J. Nadine Gracia, MD, MSCE, CEO and president of TFAH, said protecting public health funding is especially important as emergency monies allotted to combat the COVID-19 pandemic dry up.
Gracia noted that the infusion of emergency funds that went to CDC and then out to state and local health departments during the early years of the pandemic supported critical infrastructure upgrades, such as expanded wastewater surveillance, improved disease forecasting, and increased numbers of public health workers.
Adequate CDC funding moving forward is key to maintaining those investments, she said.
For example, states anticipate losing more than 1,000 epidemiology staff with the end of COVID-19 funding, according to an October report from the Council of State and Territorial Epidemiologists. The loss would leave the U.S. “unprepared to respond to looming threats, including H5N1,” the report said.
“The public health system is at an inflection point,” Gracia said. “We’re at risk of returning to a bust phase.”
Most of CDC’s funding — upward of 80% — is distributed to state and local public health agencies. So any cut to CDC’s budget will have an immediate trickle-down impact on the country’s thousands of health departments, said Adriane Casalotti, MPH, MSW, chief of government and public affairs at the National Association of County and City Health Officials.
Casalotti said local health departments are “in a really tight spot.”
“Resources during the emergency phase of COVID-19 are either gone or expiring very soon, and Congress has not yet shown an appetite to really address that fiscal cliff,” she told The Nation’s Health.
In addition to the difficulty of securing more funding, it could also get harder to hold on to it.
Casalotti noted that in recent years, Congress passed bills to rescind hundreds of millions in COVID-19 emergency funds that would have otherwise gone to support local public health. For instance, federal funds for hiring more disease intervention specialists and providing uninsured adults with COVID-19 vaccines were both rolled back.
“I think part of this is a misunderstanding that even though the emergency phase is over, the work does not disappear,” Casalotti said.
Public health advocates told The Nation’s Health that they are also concerned about impoundment, which is when federal officials block authorized funds from being spent. The legality of such action is highly questionable, according to experts, as the U.S. Constitution specifically gives Congress the so-called power of the purse.
But both President Trump and his nominee to lead the White House Office of Management and Budget, Russell Vought, have publicly supported presidential impoundment powers.
“It’s something we’re concerned about and that we’re keeping a close eye on,” Gascho at the Coalition for Health Funding told The Nation’s Health.

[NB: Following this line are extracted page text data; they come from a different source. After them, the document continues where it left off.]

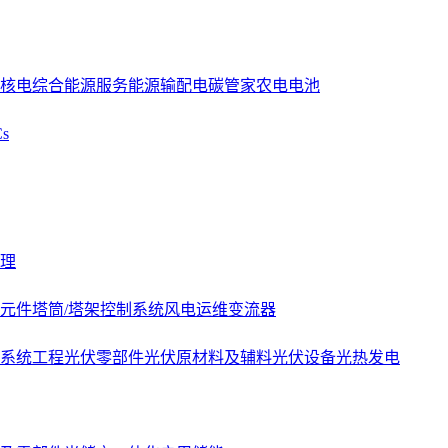
核电
综合能源服务
能源
输配电
碳管家
农电
电池
s
理
元件
塔筒/塔架
控制系统
风电运维
变流器
系统工程
光伏零部件
光伏原材料及辅料
光伏设备
光热发电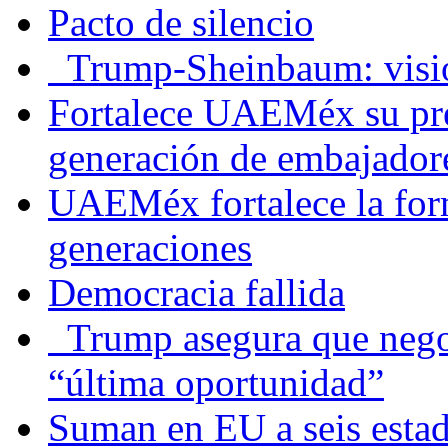
Pacto de silencio
Trump-Sheinbaum: visio
Fortalece UAEMéx su pre
generación de embajadore
UAEMéx fortalece la for
generaciones
Democracia fallida
Trump asegura que negoc
“última oportunidad”
Suman en EU a seis estado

Brian Castrucci, DrPH, president and CEO of the de Beaumont Foundation, a public health philanthropy, noted that funding challenges will also collide with major workforce shifts. The foundation’s Public Health Workforce Interests and Needs Survey, or PH WINS, previously found that governmental public health was on track to lose up to 100,000 staff by this year.
Castrucci said 2025 will be a revealing test of Congress’ support for public health.
“If we see policies that truly align with improving health for all Americans, I’m all in,” Castrucci told The Nation’s Health. “But so far, it’s all about cutting and downsizing and divesting in public health. That’s dangerous.”